The way I’d cook a bird that old I’d butcher it and cut it into the regular pieces; breasts, wishbone, thighs, drumsticks, and wings. I’d also save the neck, back, gizzard, and heart. I use the feet too but understand that would turn some people off. If you scald them you can twist the toenails off and peel the skin off which gets it clean enough for me but I can certainly understand the YUK! factor is hard for some people to overcome.
In a crock pot put a bay leaf and maybe 10 to 12 peppercorns. Cut up on onion, a carrot and celery stalk. Big chunks are fine. You’re just after flavor. Then add whatever herbs you want, maybe oregano, basil, thyme, parsley, and maybe a clove or two of garlic. Add the chicken and cover that with water as full as the crock pot can handle. Depending on the size of the crock pot you might have to make two batches, especially with that big old rooster. Cook it on low overnight. Nine hours is enough, twelve hours is not too much. You can try eating the thighs, drumsticks, breasts and wishbone but the meat might fall off the bone.

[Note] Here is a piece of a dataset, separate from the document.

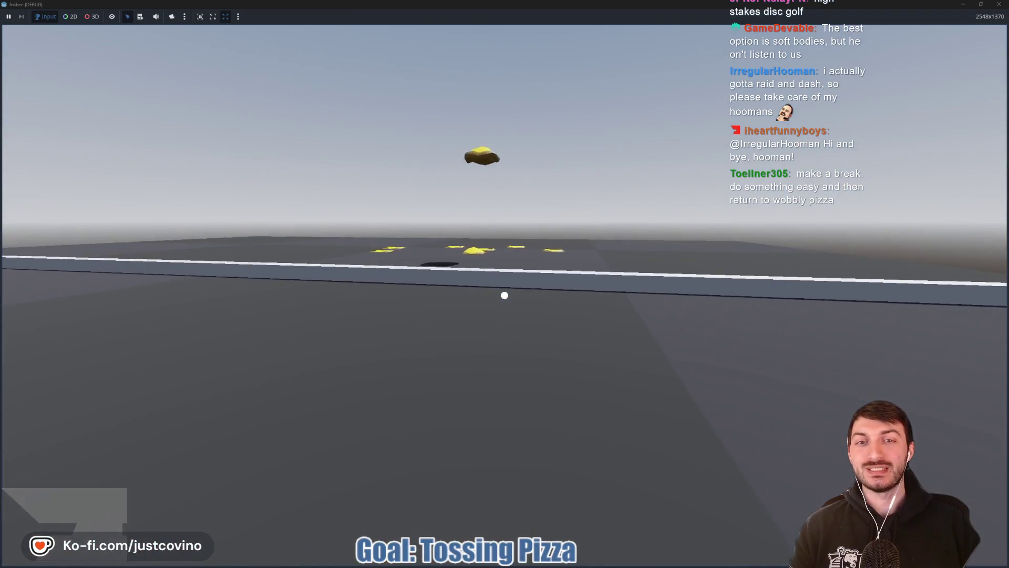
key(w)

You can pick through the chicken and get the meat off all the pieces plus get all that’s just floating around. Be careful of small bones. Talk about good stuff on pasta, in a chicken salad, or on a taco. You’re not finished.
Save the liquid and strain it through maybe 4 to 6 layers of cheesecloth, then take the fat off the top. You have the best chicken broth you have ever tasted.